Electricity demand is rapidly increasing and will not be slowing down. A key action to increasing energy efficiency and delivering energy cost savings to residential households is to integrate buildings with the electricity grid. This study will support this integration by creating a new buildings-to-grid framework enabling industry, policy-makers, and households to evaluate the impacts of co-adopting new technologies.
Read more about this exciting new research below and check out the full NSF award announcement here.
Collaborative Research: Empirical assessment of the heterogeneous changes in electricity consumption behaviors due to co-adopting batteries, electric vehicles, and solar panels
Abstract: This NSF project aims to examine empirically the heterogeneous electricity consumption and technology-using behavioral changes due to the co-adoption of distributed solar panels (PVs), battery storage, and electric vehicles (EVs) of residential consumers. Understanding the heterogeneous co-adopter behaviors is important for utilities and policymakers to adopt better-targeted interventions to induce behavioral changes needed for demand-side management. The project will bring transformative change to the understanding and simulation of the power systems with increasing penetration of consumers that co-adopt these technologies. This will be achieved by using a large scale, multi-year, high frequency individual-consumer-level smart meter data, combined with an interdisciplinary approach encompassing advanced data analytics, econometrics, machine learning, and simulation methods. The intellectual merits of the project include 1) developing a causal framework, through which we provide the empirical estimates of the impact of co-adoption on consumer behaviors, as well as examine how changes are affected by tariffs and observable characteristics of technologies, homes, and households; 2) uncovering the behavioral heterogeneity and categorizing each individual’s behavior changes into rational, irrational, misinformed, or environmental-driven behaviors; 3) developing the first empirically-validated buildings-to-grid integration framework that enables evaluation of the impacts of new energy technology co-adoption. The broader impacts of the project include facilitating the adoption of PVs, EVs, and battery storage technologies, transforming relevant engineering modeling by combining engineering with empirical behavioral analysis, and engaging industry practitioners, whose decision-making will be assisted by the project’s products.

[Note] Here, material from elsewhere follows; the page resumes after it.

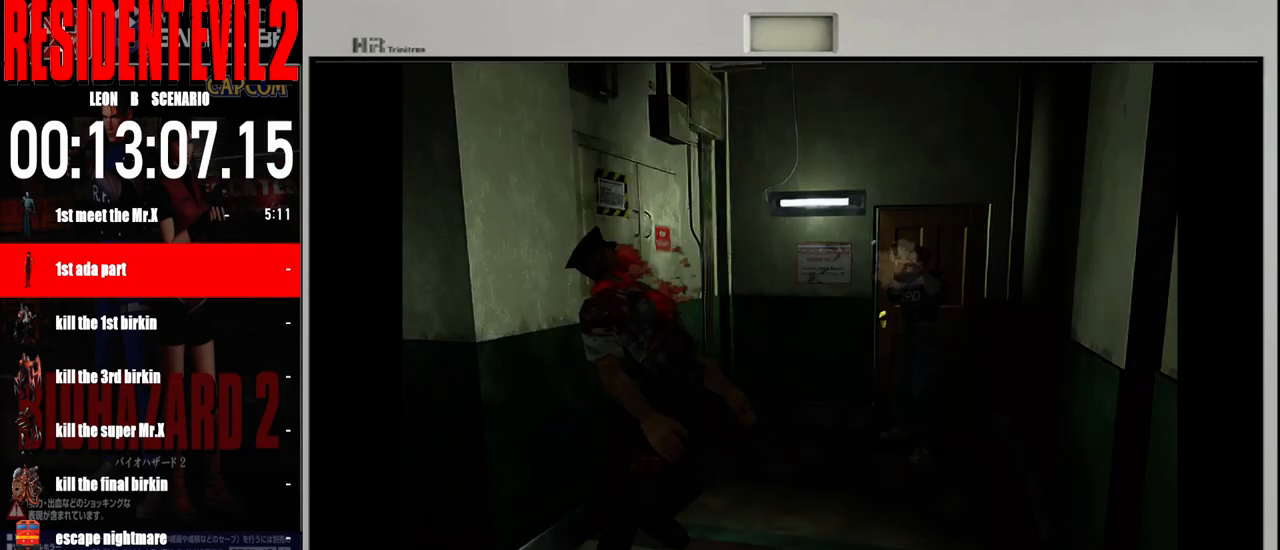
{"buttons": ["A"], "left_stick": "center", "right_stick": "center", "events": [[100, "A", "down"], [183, "A", "up"], [300, "A", "down"], [300, "left_stick", "right"], [367, "A", "up"], [433, "left_stick", "center"], [467, "A", "down"]]}
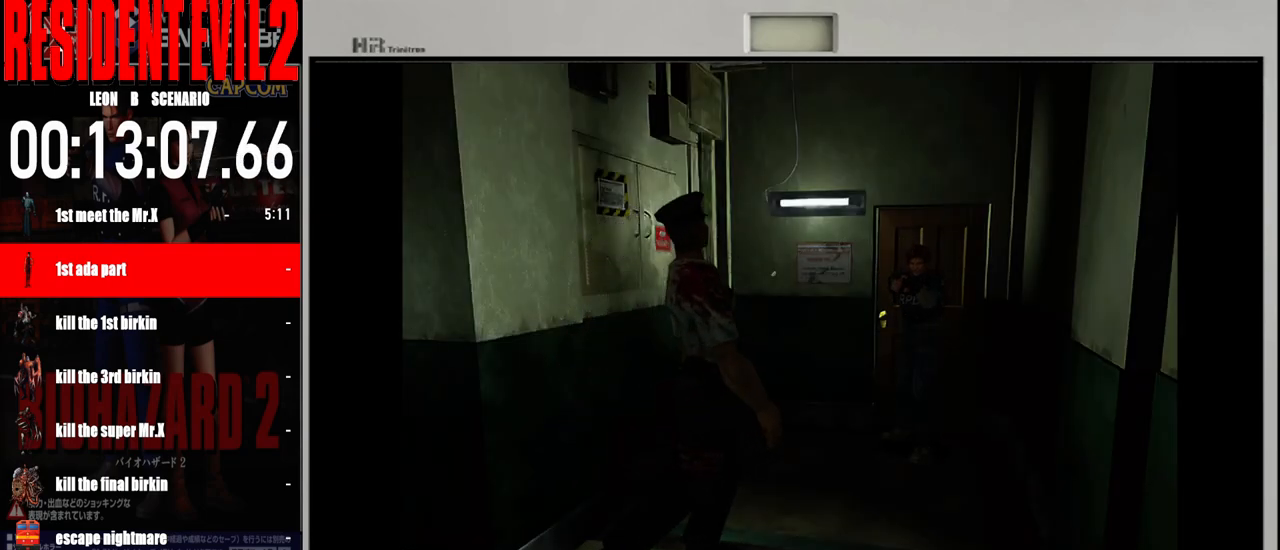
{"buttons": [], "left_stick": "center", "right_stick": "center", "events": [[50, "A", "up"], [133, "A", "down"], [233, "A", "up"], [317, "A", "down"], [400, "A", "up"]]}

Existing models to understand the electricity consumption behaviors of co-adopters of these technologies are largely engineering-based and do not account for actual consumer behaviors and the related heterogeneity. However, consumers’ actual behaviors can deviate from those predicted by engineering models and such deviations can be heterogeneous. Also, co-adopters’ behavior changes are not just a simple summation of the changes due to individual technology adoption, because the usage of one technology can change due to co-adopting another technology. This project fills these major gaps by providing a first-of-a-kind empirical assessment of the heterogeneous impacts of energy technology co-adoption as well as by advancing existing buildings-to-grid modeling through incorporating empirical co-adopters’ behaviors.